= Beginning of Section =

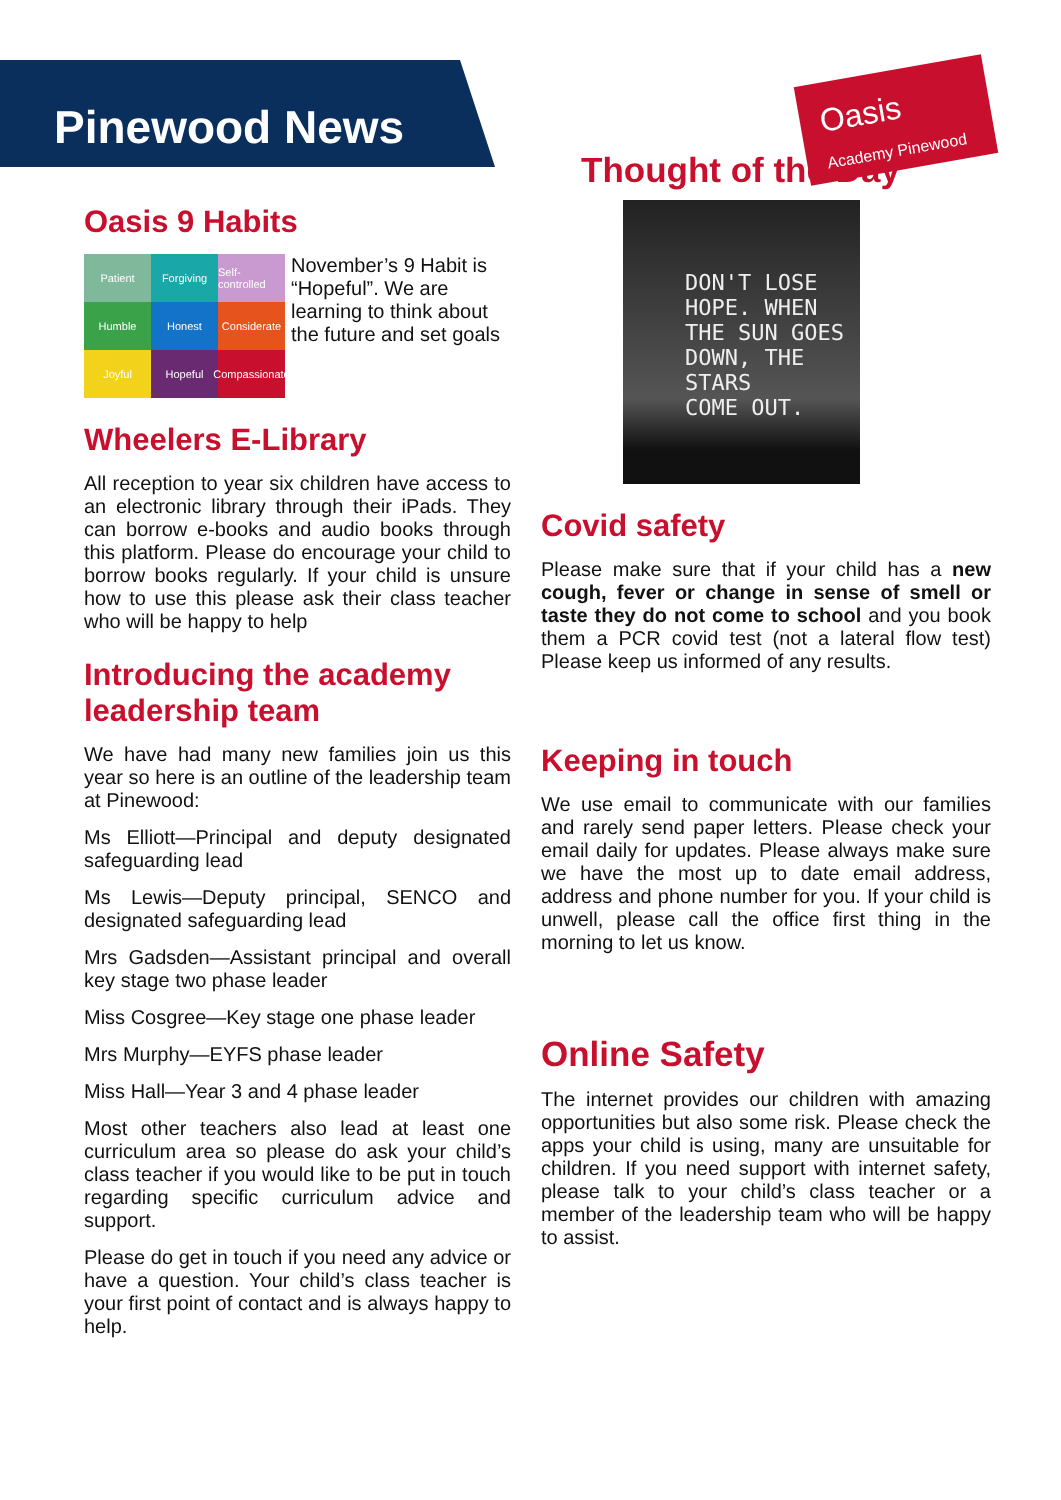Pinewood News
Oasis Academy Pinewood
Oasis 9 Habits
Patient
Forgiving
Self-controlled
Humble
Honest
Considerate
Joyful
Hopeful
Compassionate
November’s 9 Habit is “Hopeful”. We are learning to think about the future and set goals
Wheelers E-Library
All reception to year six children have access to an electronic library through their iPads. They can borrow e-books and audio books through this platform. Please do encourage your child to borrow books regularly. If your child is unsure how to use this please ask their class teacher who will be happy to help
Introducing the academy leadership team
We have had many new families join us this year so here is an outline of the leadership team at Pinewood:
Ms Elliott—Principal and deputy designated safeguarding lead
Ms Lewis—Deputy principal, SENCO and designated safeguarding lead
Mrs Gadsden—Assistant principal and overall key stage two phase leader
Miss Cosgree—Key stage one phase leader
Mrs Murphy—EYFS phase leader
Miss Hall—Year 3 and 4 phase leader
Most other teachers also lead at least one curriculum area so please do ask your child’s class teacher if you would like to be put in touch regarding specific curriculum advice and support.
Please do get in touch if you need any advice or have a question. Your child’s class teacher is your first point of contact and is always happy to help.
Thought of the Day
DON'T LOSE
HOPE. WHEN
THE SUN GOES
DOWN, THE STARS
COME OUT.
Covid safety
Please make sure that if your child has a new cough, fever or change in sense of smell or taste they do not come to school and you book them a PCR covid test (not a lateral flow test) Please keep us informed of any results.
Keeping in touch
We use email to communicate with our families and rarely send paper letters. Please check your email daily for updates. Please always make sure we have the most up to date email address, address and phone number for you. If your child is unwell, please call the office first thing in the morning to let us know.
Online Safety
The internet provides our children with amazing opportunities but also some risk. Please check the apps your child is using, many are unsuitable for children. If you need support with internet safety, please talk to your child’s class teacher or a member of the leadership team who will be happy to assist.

= End of Section =
= Beginning of Section =

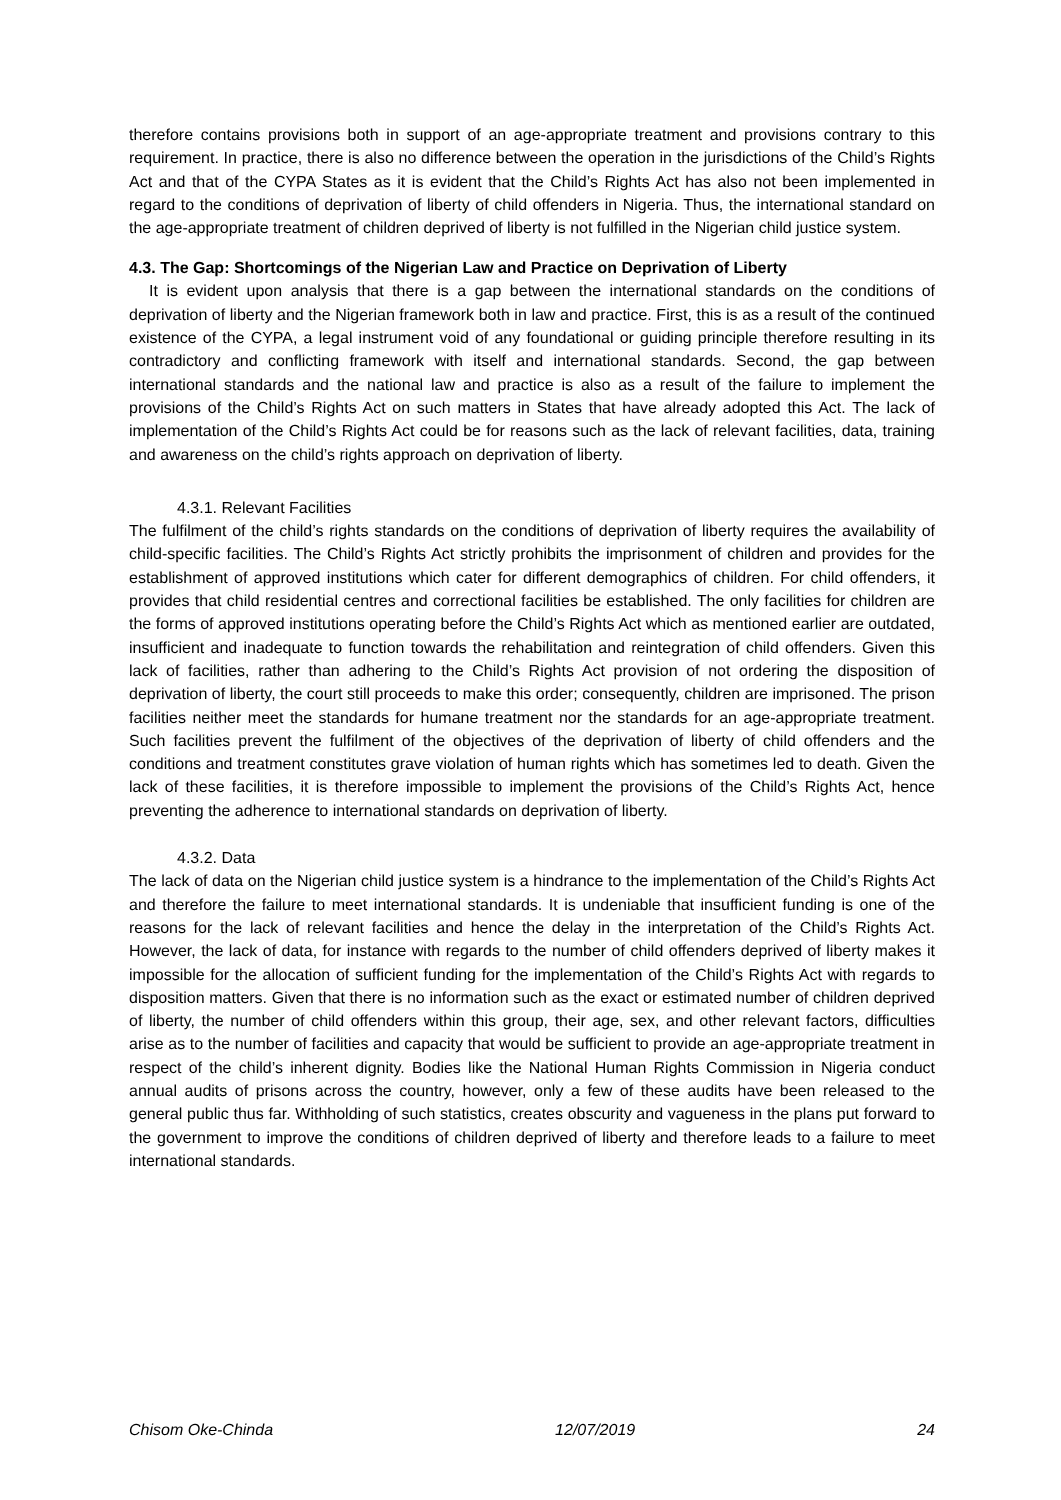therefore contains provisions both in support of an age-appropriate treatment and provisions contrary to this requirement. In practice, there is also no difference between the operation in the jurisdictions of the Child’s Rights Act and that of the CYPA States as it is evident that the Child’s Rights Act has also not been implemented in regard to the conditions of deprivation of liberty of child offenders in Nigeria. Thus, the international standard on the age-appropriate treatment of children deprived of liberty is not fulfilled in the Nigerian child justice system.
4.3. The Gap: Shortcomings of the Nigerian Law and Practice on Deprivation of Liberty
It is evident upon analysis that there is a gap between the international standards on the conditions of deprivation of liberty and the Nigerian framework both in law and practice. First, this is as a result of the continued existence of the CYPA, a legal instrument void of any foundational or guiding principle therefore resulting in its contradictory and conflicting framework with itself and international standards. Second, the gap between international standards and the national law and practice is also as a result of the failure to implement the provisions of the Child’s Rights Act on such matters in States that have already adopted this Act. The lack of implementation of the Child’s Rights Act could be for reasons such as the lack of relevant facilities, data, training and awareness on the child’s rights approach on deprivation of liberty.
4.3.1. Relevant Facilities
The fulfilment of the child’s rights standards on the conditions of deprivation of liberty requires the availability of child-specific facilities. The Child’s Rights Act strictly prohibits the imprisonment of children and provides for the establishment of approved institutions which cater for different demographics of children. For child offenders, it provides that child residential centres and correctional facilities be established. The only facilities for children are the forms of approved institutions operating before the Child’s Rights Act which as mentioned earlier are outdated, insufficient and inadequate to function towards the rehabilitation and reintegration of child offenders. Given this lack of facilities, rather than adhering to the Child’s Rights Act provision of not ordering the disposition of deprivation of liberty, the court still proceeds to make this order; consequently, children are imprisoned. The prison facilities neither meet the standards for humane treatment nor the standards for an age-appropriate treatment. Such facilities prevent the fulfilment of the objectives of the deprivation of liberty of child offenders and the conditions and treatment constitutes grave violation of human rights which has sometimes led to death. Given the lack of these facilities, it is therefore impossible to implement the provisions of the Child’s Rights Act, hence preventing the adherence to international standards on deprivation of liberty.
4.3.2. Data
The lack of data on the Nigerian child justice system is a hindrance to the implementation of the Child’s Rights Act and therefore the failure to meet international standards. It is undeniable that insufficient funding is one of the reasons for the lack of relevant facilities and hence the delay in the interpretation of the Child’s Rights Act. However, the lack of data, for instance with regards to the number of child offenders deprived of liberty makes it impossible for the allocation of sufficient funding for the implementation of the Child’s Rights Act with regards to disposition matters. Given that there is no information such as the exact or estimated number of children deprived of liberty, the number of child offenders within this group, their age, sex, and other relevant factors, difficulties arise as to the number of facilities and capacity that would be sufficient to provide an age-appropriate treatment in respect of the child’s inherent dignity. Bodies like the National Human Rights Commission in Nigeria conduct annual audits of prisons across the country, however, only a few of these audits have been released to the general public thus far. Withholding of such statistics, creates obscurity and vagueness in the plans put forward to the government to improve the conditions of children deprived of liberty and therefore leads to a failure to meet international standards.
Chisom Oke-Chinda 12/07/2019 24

= End of Section =

Exercise brief: The lines to return are those with the string "team" in them; copy each from the entries above.

Answer section:
Introducing the academy leadership team
We have had many new families join us this year so here is an outline of the leadership team at Pinewood:
The internet provides our children with amazing opportunities but also some risk. Please check the apps your child is using, many are unsuitable for children. If you need support with internet safety, please talk to your child’s class teacher or a member of the leadership team who will be happy to assist.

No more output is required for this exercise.